_PROMPT:_ Please output every record exactly, keeping each line as it is.

_EXERCISE DATA:_
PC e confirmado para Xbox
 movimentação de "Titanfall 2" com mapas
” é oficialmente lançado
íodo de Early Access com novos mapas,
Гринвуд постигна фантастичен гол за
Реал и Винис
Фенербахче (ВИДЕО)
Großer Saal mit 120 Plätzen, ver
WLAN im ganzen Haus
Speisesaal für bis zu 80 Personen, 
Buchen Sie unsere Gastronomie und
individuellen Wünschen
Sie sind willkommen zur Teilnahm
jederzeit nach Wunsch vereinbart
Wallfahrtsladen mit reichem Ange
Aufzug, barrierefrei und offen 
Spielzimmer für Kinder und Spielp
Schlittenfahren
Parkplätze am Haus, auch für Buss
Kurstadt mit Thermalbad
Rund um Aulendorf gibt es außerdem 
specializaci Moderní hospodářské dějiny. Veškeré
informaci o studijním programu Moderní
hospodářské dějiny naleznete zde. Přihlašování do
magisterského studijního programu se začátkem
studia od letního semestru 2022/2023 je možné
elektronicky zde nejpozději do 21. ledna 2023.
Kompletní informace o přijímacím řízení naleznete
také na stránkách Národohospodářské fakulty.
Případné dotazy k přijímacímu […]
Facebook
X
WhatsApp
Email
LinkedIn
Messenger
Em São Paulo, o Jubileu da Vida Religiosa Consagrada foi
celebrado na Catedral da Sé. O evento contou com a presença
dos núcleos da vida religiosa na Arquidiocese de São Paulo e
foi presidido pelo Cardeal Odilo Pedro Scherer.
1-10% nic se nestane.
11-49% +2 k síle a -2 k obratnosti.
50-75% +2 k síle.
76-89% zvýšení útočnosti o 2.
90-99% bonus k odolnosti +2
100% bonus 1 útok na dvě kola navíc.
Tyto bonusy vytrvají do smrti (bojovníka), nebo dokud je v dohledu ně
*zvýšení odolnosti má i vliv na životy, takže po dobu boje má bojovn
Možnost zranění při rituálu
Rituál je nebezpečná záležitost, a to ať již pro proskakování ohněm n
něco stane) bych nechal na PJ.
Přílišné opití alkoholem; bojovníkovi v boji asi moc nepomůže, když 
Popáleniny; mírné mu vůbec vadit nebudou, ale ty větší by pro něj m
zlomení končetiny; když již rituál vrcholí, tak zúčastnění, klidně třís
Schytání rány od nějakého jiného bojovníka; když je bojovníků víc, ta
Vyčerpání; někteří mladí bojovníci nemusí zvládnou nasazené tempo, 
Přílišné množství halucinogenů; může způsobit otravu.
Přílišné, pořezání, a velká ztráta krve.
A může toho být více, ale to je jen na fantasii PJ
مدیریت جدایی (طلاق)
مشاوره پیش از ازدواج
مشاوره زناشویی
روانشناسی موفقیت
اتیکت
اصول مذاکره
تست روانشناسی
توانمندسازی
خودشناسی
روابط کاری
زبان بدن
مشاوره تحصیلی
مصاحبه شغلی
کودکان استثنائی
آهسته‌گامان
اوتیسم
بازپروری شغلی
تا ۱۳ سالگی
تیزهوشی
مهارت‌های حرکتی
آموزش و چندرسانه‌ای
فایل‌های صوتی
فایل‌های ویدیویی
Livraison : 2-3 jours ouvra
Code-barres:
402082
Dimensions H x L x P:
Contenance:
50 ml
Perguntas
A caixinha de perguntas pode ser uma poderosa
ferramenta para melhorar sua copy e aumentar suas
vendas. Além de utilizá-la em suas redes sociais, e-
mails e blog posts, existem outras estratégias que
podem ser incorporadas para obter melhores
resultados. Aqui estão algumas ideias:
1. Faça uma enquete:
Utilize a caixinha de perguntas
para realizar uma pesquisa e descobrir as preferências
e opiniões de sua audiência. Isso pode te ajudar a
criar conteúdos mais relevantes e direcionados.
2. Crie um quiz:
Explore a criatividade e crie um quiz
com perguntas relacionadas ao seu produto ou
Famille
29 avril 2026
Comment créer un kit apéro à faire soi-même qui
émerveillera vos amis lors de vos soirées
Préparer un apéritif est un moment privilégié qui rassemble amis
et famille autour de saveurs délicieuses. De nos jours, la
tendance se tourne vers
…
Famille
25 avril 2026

_REPLY TO THE TASK:_
PC e confirmado para Xbox
 movimentação de "Titanfall 2" com mapas
” é oficialmente lançado
íodo de Early Access com novos mapas,
Гринвуд постигна фантастичен гол за
Реал и Винис
Фенербахче (ВИДЕО)
Großer Saal mit 120 Plätzen, ver
WLAN im ganzen Haus
Speisesaal für bis zu 80 Personen, 
Buchen Sie unsere Gastronomie und
individuellen Wünschen
Sie sind willkommen zur Teilnahm
jederzeit nach Wunsch vereinbart
Wallfahrtsladen mit reichem Ange
Aufzug, barrierefrei und offen 
Spielzimmer für Kinder und Spielp
Schlittenfahren
Parkplätze am Haus, auch für Buss
Kurstadt mit Thermalbad
Rund um Aulendorf gibt es außerdem 
specializaci Moderní hospodářské dějiny. Veškeré
informaci o studijním programu Moderní
hospodářské dějiny naleznete zde. Přihlašování do
magisterského studijního programu se začátkem
studia od letního semestru 2022/2023 je možné
elektronicky zde nejpozději do 21. ledna 2023.
Kompletní informace o přijímacím řízení naleznete
také na stránkách Národohospodářské fakulty.
Případné dotazy k přijímacímu […]
Facebook
X
WhatsApp
Email
LinkedIn
Messenger
Em São Paulo, o Jubileu da Vida Religiosa Consagrada foi
celebrado na Catedral da Sé. O evento contou com a presença
dos núcleos da vida religiosa na Arquidiocese de São Paulo e
foi presidido pelo Cardeal Odilo Pedro Scherer.
1-10% nic se nestane.
11-49% +2 k síle a -2 k obratnosti.
50-75% +2 k síle.
76-89% zvýšení útočnosti o 2.
90-99% bonus k odolnosti +2
100% bonus 1 útok na dvě kola navíc.
Tyto bonusy vytrvají do smrti (bojovníka), nebo dokud je v dohledu ně
*zvýšení odolnosti má i vliv na životy, takže po dobu boje má bojovn
Možnost zranění při rituálu
Rituál je nebezpečná záležitost, a to ať již pro proskakování ohněm n
něco stane) bych nechal na PJ.
Přílišné opití alkoholem; bojovníkovi v boji asi moc nepomůže, když 
Popáleniny; mírné mu vůbec vadit nebudou, ale ty větší by pro něj m
zlomení končetiny; když již rituál vrcholí, tak zúčastnění, klidně třís
Schytání rány od nějakého jiného bojovníka; když je bojovníků víc, ta
Vyčerpání; někteří mladí bojovníci nemusí zvládnou nasazené tempo, 
Přílišné množství halucinogenů; může způsobit otravu.
Přílišné, pořezání, a velká ztráta krve.
A může toho být více, ale to je jen na fantasii PJ
مدیریت جدایی (طلاق)
مشاوره پیش از ازدواج
مشاوره زناشویی
روانشناسی موفقیت
اتیکت
اصول مذاکره
تست روانشناسی
توانمندسازی
خودشناسی
روابط کاری
زبان بدن
مشاوره تحصیلی
مصاحبه شغلی
کودکان استثنائی
آهسته‌گامان
اوتیسم
بازپروری شغلی
تا ۱۳ سالگی
تیزهوشی
مهارت‌های حرکتی
آموزش و چندرسانه‌ای
فایل‌های صوتی
فایل‌های ویدیویی
Livraison : 2-3 jours ouvra
Code-barres:
402082
Dimensions H x L x P:
Contenance:
50 ml
Perguntas
A caixinha de perguntas pode ser uma poderosa
ferramenta para melhorar sua copy e aumentar suas
vendas. Além de utilizá-la em suas redes sociais, e-
mails e blog posts, existem outras estratégias que
podem ser incorporadas para obter melhores
resultados. Aqui estão algumas ideias:
1. Faça uma enquete:
Utilize a caixinha de perguntas
para realizar uma pesquisa e descobrir as preferências
e opiniões de sua audiência. Isso pode te ajudar a
criar conteúdos mais relevantes e direcionados.
2. Crie um quiz:
Explore a criatividade e crie um quiz
com perguntas relacionadas ao seu produto ou
Famille
29 avril 2026
Comment créer un kit apéro à faire soi-même qui
émerveillera vos amis lors de vos soirées
Préparer un apéritif est un moment privilégié qui rassemble amis
et famille autour de saveurs délicieuses. De nos jours, la
tendance se tourne vers
…
Famille
25 avril 2026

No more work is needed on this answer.